Saturday, September 24, 2016

BSO — 2016/09/24

It's opening night at Symphony, and they are giving an all-Russian program — a fairly short one, maybe because there are post-concert celebrations for the musicians and audience to get to (just my guess). The orchestra's program detail page furnishes this description:
For this all-Russian program, superstar Chinese pianist Lang Lang joins Andris Nelsons and the BSO as soloist in Sergei Prokofiev's brilliant, witty Piano Concerto No. 3. The composer himself was soloist in the premiere in front of an unenthusiastic Chicago audience in 1921, but in short order this sparkling, virtuosic piece became one of the most popular of 20th-century concertos. Opening the concert is the celebratory Festive Overture of Dmitri Shostakovich, who wrote this short, exciting piece for the Bolshoi Theatre to mark the 37th anniversary of the Soviet Revolution. The great orchestral showpiece Pictures at an Exhibition-Ravel's orchestration of Mussorgsky's solo-piano impressions of a series of paintings and illustrations-closes the program. Ravel made this famous orchestration for legendary BSO conductor Serge Koussevitzky.
Join us at 5pm for a celebratory pre-concert reception and a complimentary glass of wine or champagne.
(Some emphasis added.)

The program detail page also has links to a podcast featuring Maestro Nelsons, program notes, brief audio previews of the music, and performer bios (click on the thumbnail photo).

Since this is opening night, there are no reviews to link. I don't think I've ever heard the Shostaovich overture; I'm interested to hear it. I've probably heard the Prokofiev, but I couldn't quote any of the tunes, and I'm also looking forward to hearing it as an opportunity to get to know it (better). As for the "Pictures at an Exhibition," it must be good because so many people like it and it's so often performed. IMO, apart from "The Great Gate of Kiev," it's all quite forgettable, although it may well be very good as musical representation of the pictures in question. By the time they start playing, my brother's weekly phone call from Japan will be in progress, so I won't have to listen. Of course, it's always possible that this will be a performance for the ages, and all who hear it will count themselves among the blessed of the world. So, don't miss it.
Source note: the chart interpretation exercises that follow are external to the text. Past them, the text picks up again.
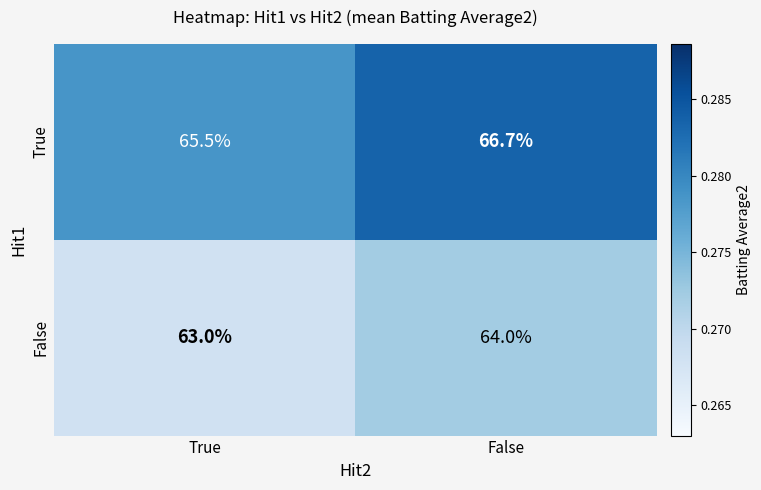

Which category has the lowest value across all series?

True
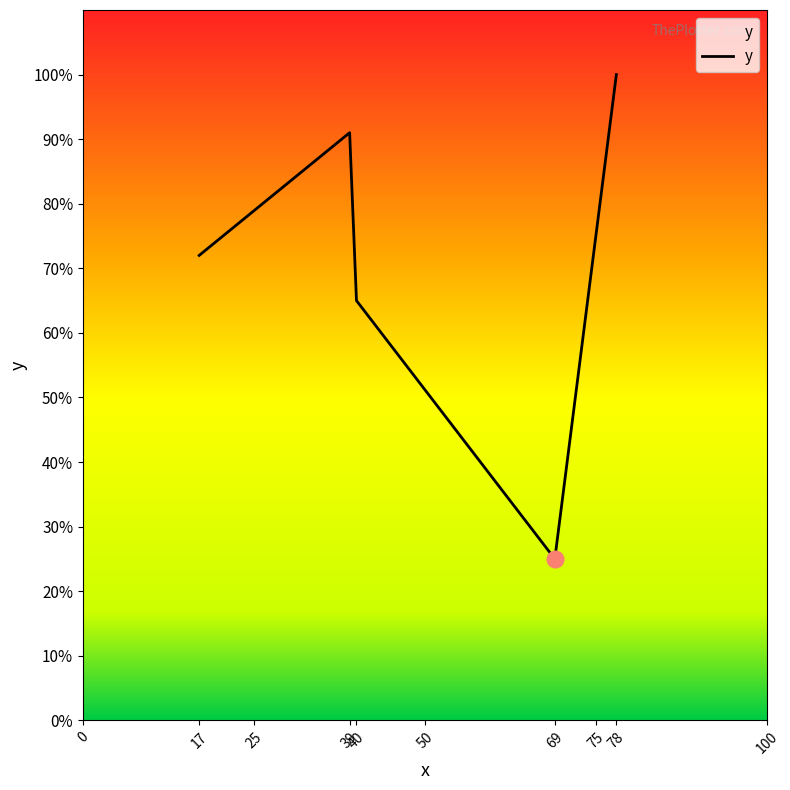

True or false: the data has more than 1 interior local peaks.

False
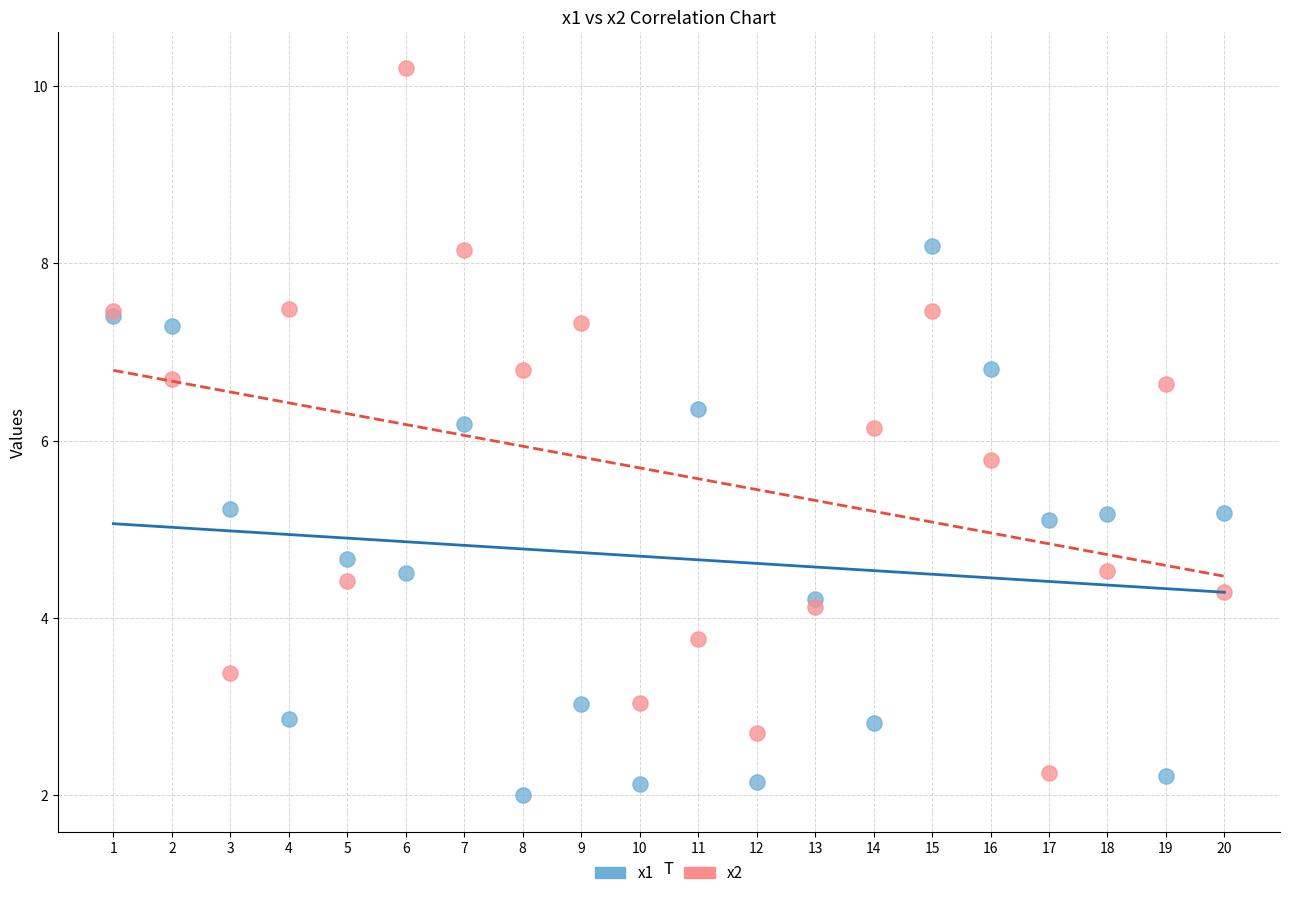

What is the X range (max minus min) for the scatter plot?

19.0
If you can't get there, you can hear it over the radio or the internet via WCRB. Within radio range, tune in 99.5 or one of the other stations listed under the Ways to Listen tab. Outside the listening area, click the Listen Live button on the home page. The show begins at 8:00 p.m., Boston Time.

For the schedule of broadcasts/webstreams for the rest of the season, see the Upcoming BSO Broadcasts page(s).

Enjoy opening night and the rest of the season.